___ Input material ___
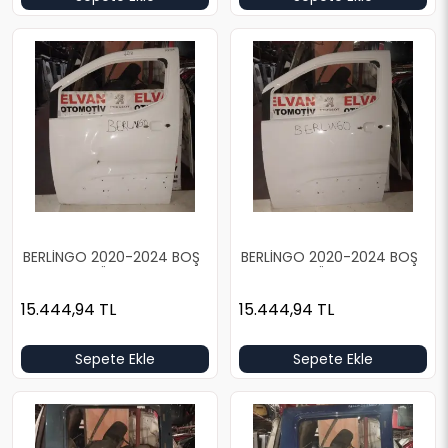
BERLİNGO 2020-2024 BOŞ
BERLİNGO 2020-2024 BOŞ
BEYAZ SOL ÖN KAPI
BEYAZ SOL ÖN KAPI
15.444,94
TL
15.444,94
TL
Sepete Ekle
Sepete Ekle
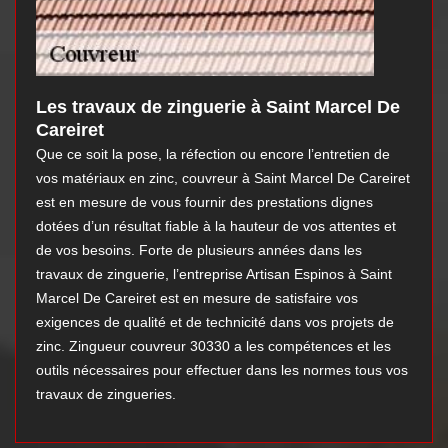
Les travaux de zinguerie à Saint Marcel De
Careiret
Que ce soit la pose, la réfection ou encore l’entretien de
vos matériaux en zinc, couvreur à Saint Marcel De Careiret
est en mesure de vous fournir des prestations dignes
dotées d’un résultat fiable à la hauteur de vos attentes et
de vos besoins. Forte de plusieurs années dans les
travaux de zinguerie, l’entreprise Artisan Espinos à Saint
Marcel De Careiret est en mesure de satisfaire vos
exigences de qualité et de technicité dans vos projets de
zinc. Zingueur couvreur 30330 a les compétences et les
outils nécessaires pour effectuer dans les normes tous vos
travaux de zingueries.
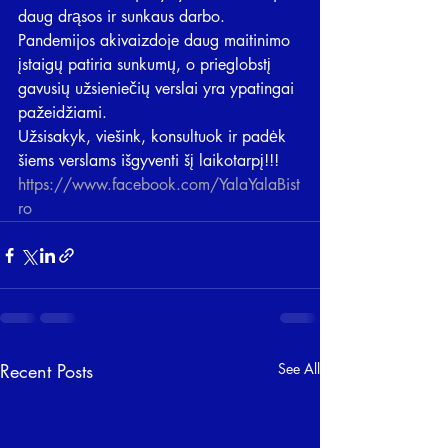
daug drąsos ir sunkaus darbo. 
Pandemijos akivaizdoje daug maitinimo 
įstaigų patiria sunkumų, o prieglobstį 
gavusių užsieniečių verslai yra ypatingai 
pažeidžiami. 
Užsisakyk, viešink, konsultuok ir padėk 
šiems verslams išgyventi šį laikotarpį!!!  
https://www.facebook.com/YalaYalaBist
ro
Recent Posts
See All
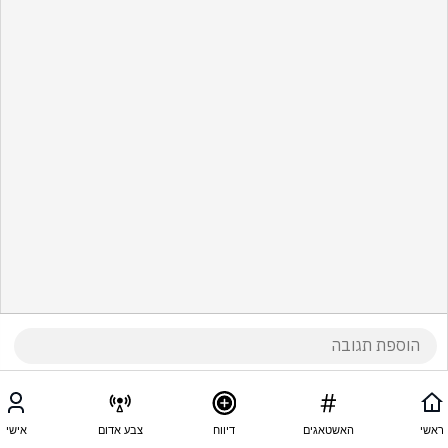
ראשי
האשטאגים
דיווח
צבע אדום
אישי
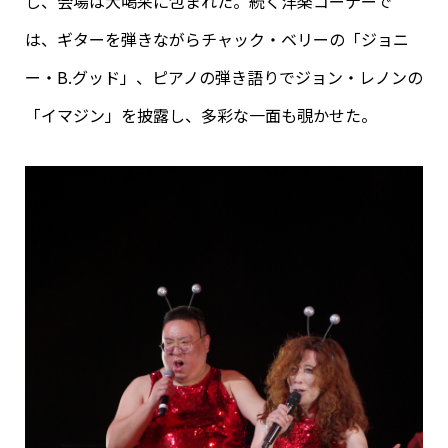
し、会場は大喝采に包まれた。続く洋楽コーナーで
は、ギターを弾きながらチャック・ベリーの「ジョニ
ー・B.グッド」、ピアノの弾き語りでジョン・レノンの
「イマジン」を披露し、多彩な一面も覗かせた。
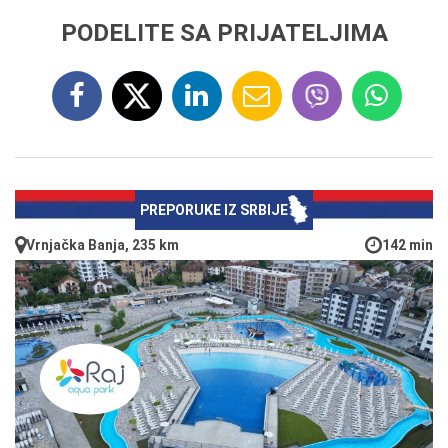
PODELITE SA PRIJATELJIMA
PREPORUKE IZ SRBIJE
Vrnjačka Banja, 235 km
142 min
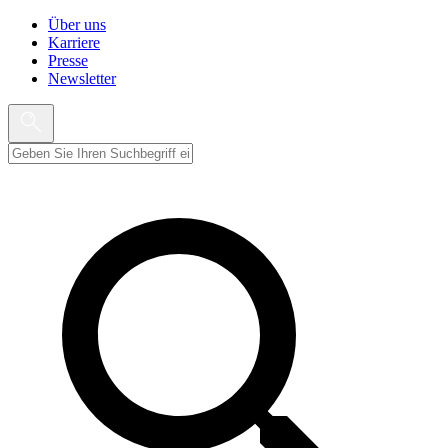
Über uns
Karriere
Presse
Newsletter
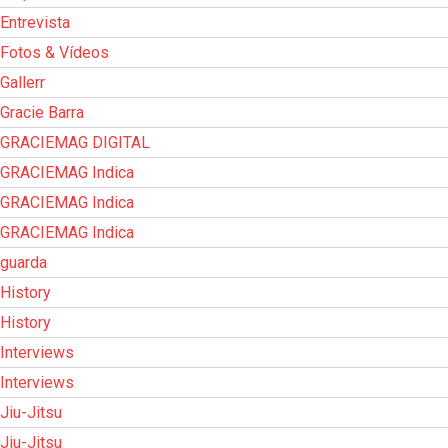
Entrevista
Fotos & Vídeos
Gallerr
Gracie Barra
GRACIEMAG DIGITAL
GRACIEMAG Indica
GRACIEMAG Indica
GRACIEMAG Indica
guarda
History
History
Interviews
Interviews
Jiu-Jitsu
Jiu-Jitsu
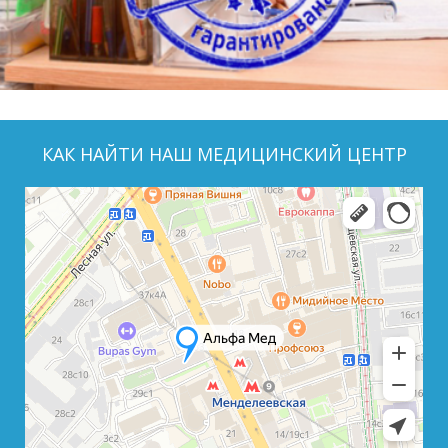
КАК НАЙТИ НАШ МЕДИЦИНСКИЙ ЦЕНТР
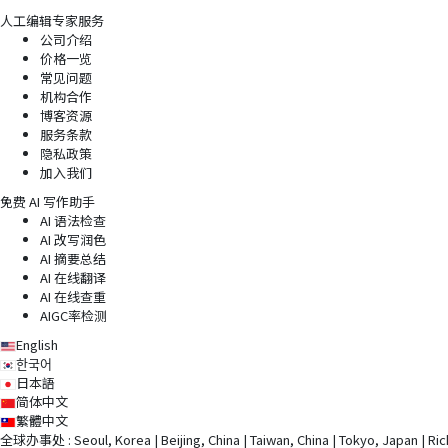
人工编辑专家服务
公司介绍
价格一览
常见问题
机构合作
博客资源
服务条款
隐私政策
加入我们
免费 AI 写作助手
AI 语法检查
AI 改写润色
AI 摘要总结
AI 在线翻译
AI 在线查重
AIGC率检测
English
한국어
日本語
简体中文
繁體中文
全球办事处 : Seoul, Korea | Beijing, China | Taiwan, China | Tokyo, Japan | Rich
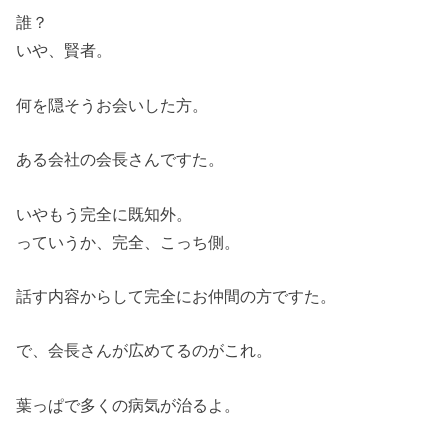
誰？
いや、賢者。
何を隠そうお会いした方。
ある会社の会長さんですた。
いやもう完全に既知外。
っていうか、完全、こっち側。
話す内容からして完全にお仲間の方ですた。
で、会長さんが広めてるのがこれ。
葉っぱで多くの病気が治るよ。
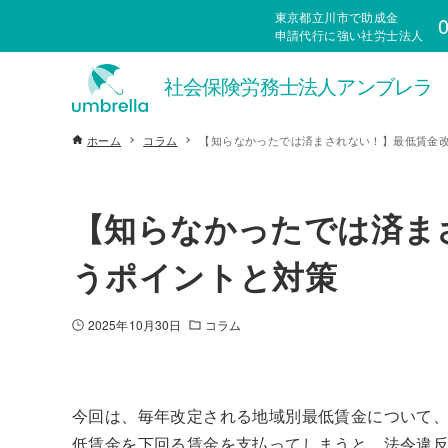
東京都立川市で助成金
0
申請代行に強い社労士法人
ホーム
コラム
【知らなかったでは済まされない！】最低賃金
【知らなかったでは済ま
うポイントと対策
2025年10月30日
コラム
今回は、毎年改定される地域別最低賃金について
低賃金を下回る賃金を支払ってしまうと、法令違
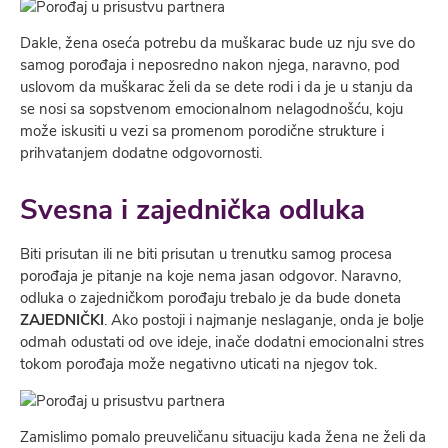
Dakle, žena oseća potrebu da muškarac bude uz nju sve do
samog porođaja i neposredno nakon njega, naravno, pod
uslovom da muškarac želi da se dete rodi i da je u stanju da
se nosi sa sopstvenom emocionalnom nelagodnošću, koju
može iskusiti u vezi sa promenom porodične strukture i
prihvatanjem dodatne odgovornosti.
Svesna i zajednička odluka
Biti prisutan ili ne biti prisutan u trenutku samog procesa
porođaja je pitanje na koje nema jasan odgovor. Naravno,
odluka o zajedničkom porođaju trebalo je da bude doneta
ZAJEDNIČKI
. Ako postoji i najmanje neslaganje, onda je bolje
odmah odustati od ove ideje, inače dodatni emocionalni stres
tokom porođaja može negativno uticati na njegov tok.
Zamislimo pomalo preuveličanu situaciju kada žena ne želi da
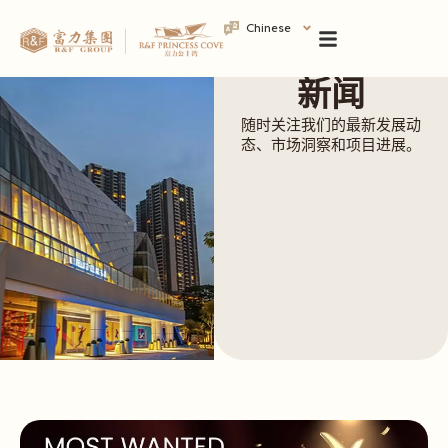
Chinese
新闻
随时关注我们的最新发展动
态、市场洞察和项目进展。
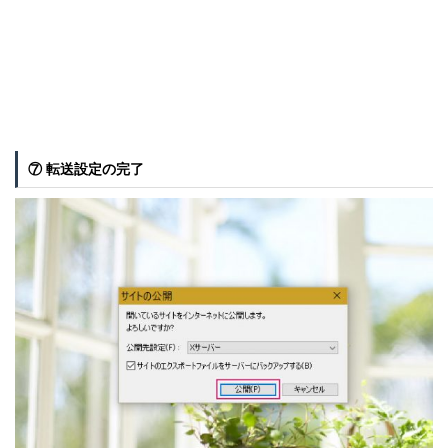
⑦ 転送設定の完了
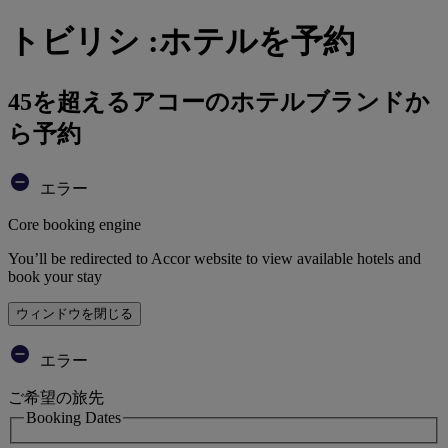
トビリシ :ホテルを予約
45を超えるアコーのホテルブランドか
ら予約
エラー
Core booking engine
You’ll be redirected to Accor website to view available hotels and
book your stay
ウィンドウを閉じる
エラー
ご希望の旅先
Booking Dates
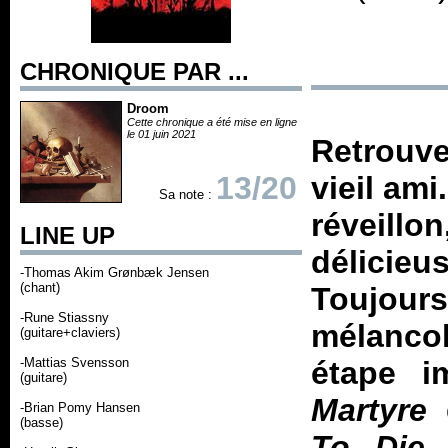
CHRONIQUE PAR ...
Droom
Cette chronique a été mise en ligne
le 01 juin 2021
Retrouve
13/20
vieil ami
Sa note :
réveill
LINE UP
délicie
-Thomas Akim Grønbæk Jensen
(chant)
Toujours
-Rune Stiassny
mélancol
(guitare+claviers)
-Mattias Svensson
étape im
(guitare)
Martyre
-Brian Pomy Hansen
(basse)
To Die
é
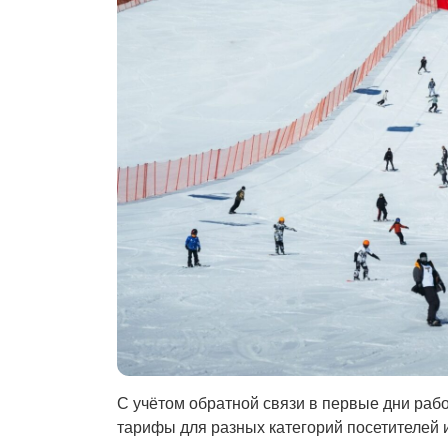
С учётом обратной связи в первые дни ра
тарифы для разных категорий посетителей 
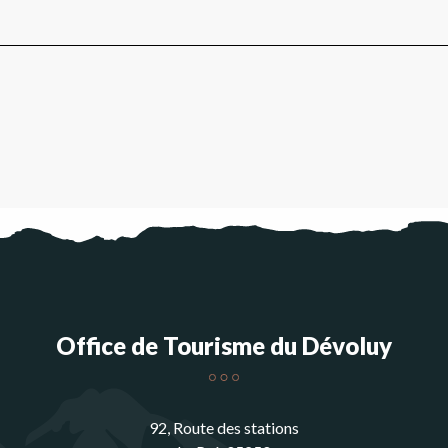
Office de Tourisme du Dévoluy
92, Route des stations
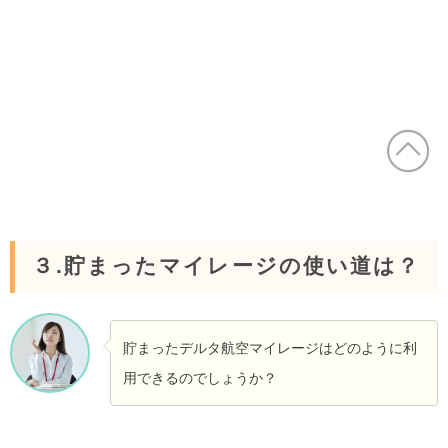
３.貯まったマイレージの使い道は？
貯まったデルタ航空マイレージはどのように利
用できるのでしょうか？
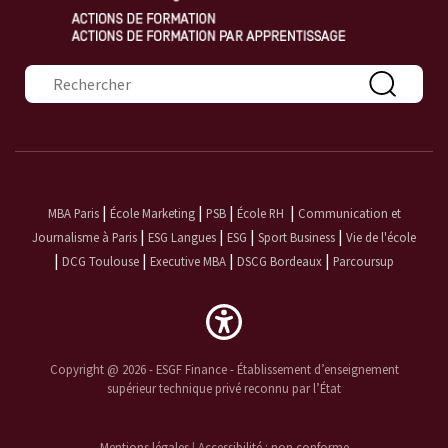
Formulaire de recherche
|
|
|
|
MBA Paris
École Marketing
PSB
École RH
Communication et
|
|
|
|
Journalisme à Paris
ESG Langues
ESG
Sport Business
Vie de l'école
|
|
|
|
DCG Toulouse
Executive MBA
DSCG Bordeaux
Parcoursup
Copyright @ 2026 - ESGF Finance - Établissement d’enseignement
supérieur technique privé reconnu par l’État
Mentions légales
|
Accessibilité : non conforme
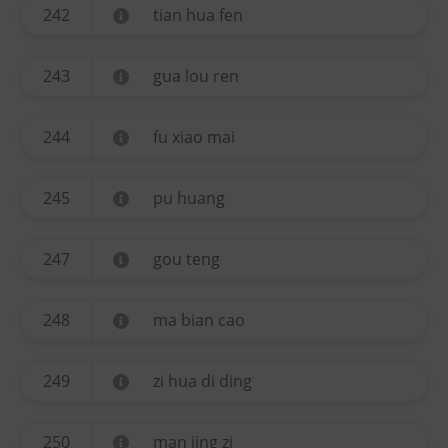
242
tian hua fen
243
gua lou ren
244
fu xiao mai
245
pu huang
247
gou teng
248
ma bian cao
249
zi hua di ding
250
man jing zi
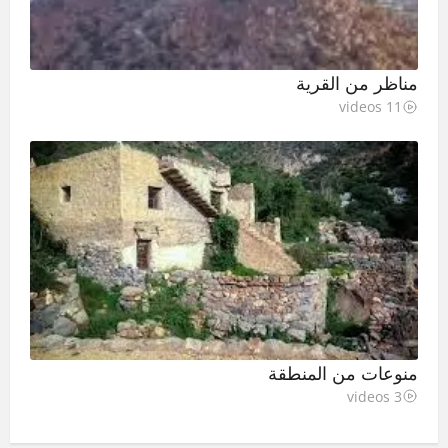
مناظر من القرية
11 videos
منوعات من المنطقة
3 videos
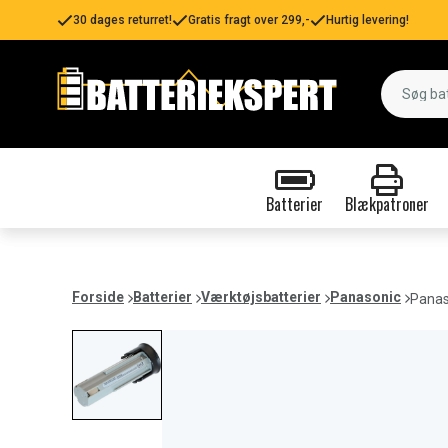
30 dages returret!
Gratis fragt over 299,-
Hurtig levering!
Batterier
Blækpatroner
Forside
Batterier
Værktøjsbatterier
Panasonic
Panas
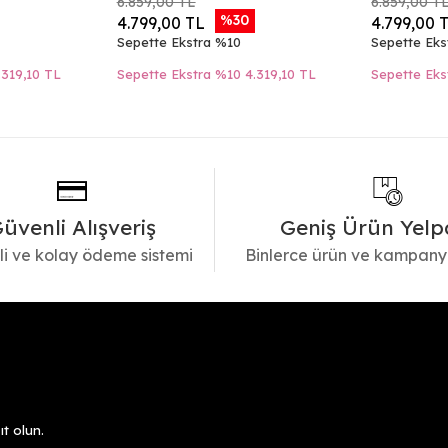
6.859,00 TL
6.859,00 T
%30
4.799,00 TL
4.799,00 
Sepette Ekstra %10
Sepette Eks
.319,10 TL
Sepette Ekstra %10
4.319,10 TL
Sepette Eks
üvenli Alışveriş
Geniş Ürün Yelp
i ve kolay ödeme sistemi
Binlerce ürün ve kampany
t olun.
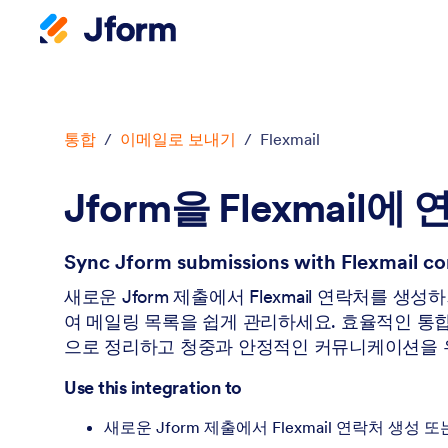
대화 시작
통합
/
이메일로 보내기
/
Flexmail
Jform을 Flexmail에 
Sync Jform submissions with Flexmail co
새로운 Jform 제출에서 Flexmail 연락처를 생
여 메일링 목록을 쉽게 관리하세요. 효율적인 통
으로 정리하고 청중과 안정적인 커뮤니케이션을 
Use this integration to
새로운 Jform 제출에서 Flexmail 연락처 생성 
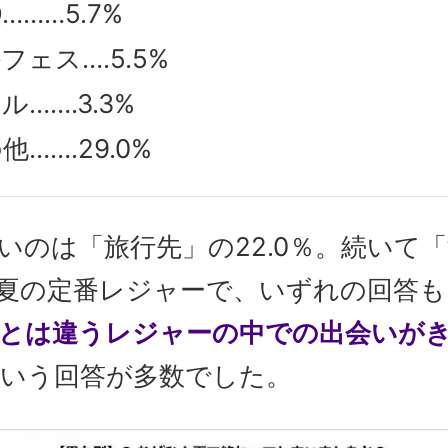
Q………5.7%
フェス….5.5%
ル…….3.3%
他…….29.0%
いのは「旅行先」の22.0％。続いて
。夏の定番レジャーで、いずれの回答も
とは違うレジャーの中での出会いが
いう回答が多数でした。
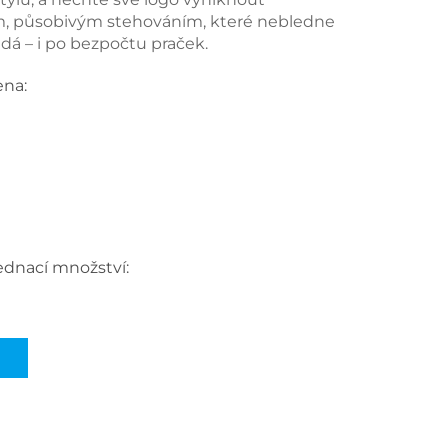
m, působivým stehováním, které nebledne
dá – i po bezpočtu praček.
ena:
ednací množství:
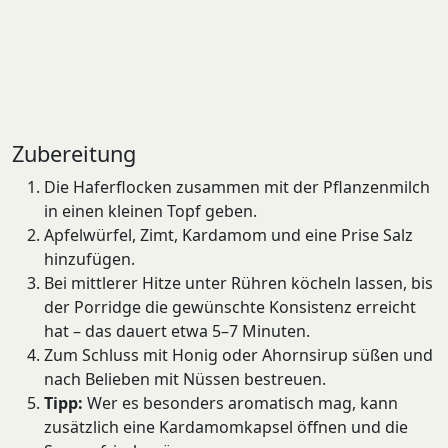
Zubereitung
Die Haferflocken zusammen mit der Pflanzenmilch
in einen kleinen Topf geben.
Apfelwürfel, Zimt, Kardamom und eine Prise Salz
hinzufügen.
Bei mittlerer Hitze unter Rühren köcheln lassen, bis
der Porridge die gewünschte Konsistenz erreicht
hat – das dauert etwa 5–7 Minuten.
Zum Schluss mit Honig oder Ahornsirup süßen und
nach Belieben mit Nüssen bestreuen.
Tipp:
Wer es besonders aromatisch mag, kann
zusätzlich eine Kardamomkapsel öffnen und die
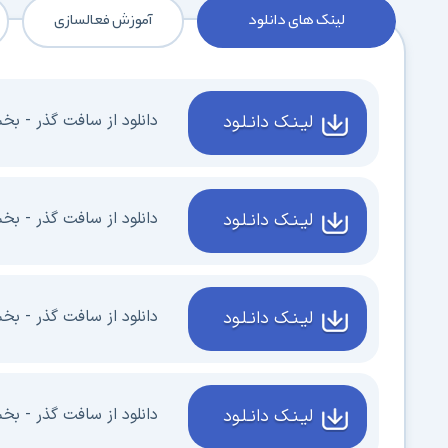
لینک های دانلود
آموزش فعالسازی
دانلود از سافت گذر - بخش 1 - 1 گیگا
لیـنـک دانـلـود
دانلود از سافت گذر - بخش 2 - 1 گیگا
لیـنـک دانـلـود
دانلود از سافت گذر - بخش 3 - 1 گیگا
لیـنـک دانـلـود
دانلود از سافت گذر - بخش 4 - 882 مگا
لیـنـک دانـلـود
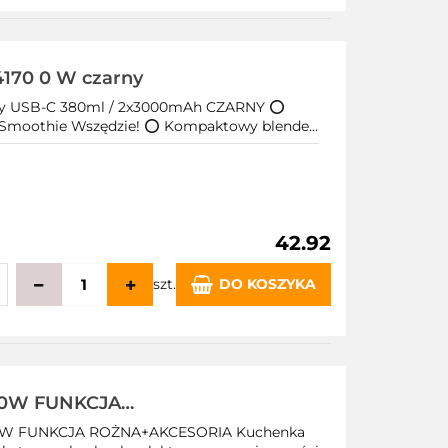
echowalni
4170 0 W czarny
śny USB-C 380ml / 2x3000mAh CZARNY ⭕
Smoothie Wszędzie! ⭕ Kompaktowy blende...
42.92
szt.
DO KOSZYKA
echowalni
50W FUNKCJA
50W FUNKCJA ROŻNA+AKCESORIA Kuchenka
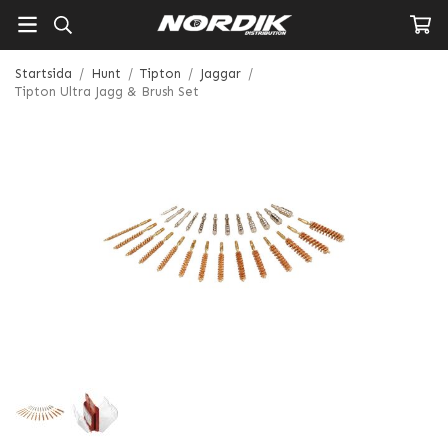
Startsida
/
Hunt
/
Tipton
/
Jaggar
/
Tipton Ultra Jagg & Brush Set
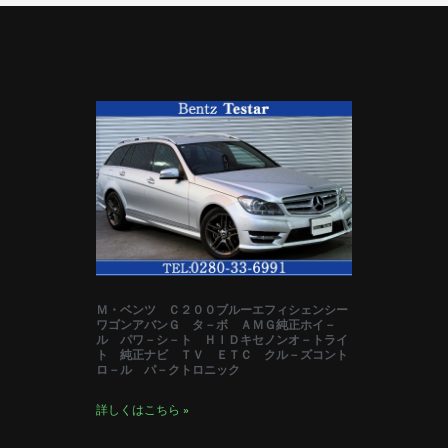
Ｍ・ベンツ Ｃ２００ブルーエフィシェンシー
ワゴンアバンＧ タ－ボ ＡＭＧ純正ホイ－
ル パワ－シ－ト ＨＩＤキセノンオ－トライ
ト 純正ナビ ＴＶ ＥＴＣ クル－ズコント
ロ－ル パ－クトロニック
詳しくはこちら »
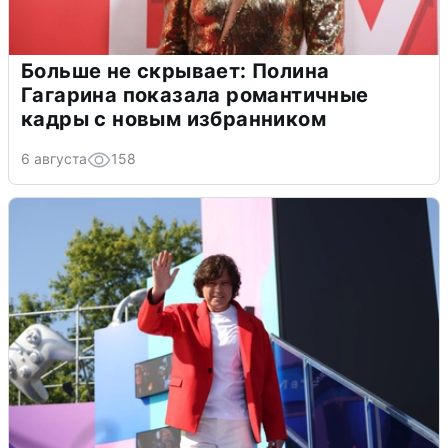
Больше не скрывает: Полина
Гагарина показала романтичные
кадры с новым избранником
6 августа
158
___
§ **Exercise goal**
Copy the entries word for word, starting at the very beginning and ending with the line containing "低賃金を下回る賃金を支払ってしまうと、法令違", with both ends included. Leave out the pictures.

§ **Your solution**
BERLİNGO 2020-2024 BOŞ
BERLİNGO 2020-2024 BOŞ
BEYAZ SOL ÖN KAPI
BEYAZ SOL ÖN KAPI
15.444,94
TL
15.444,94
TL
Sepete Ekle
Sepete Ekle
Les travaux de zinguerie à Saint Marcel De
Careiret
Que ce soit la pose, la réfection ou encore l’entretien de
vos matériaux en zinc, couvreur à Saint Marcel De Careiret
est en mesure de vous fournir des prestations dignes
dotées d’un résultat fiable à la hauteur de vos attentes et
de vos besoins. Forte de plusieurs années dans les
travaux de zinguerie, l’entreprise Artisan Espinos à Saint
Marcel De Careiret est en mesure de satisfaire vos
exigences de qualité et de technicité dans vos projets de
zinc. Zingueur couvreur 30330 a les compétences et les
outils nécessaires pour effectuer dans les normes tous vos
travaux de zingueries.
daug drąsos ir sunkaus darbo. 
Pandemijos akivaizdoje daug maitinimo 
įstaigų patiria sunkumų, o prieglobstį 
gavusių užsieniečių verslai yra ypatingai 
pažeidžiami. 
Užsisakyk, viešink, konsultuok ir padėk 
šiems verslams išgyventi šį laikotarpį!!!  
https://www.facebook.com/YalaYalaBist
ro
Recent Posts
See All
ראשי
האשטאגים
דיווח
צבע אדום
אישי
し、会場は大喝采に包まれた。続く洋楽コーナーで
は、ギターを弾きながらチャック・ベリーの「ジョニ
ー・B.グッド」、ピアノの弾き語りでジョン・レノンの
「イマジン」を披露し、多彩な一面も覗かせた。
PODELITE SA PRIJATELJIMA
PREPORUKE IZ SRBIJE
Vrnjačka Banja, 235 km
142 min
Über uns
Karriere
Presse
Newsletter
Entrevista
Fotos & Vídeos
Gallerr
Gracie Barra
GRACIEMAG DIGITAL
GRACIEMAG Indica
GRACIEMAG Indica
GRACIEMAG Indica
guarda
History
History
Interviews
Interviews
Jiu-Jitsu
Jiu-Jitsu
КАК НАЙТИ НАШ МЕДИЦИНСКИЙ ЦЕНТР
人工编辑专家服务
公司介绍
价格一览
常见问题
机构合作
博客资源
服务条款
隐私政策
加入我们
免费 AI 写作助手
AI 语法检查
AI 改写润色
AI 摘要总结
AI 在线翻译
AI 在线查重
AIGC率检测
English
한국어
日本語
简体中文
繁體中文
全球办事处 : Seoul, Korea | Beijing, China | Taiwan, China | Tokyo, Japan | Rich
誰？
いや、賢者。
何を隠そうお会いした方。
ある会社の会長さんですた。
いやもう完全に既知外。
っていうか、完全、こっち側。
話す内容からして完全にお仲間の方ですた。
で、会長さんが広めてるのがこれ。
葉っぱで多くの病気が治るよ。
東京都立川市で助成金
0
申請代行に強い社労士法人
ホーム
コラム
【知らなかったでは済まされない！】最低賃金
【知らなかったでは済ま
うポイントと対策
2025年10月30日
コラム
今回は、毎年改定される地域別最低賃金について
低賃金を下回る賃金を支払ってしまうと、法令違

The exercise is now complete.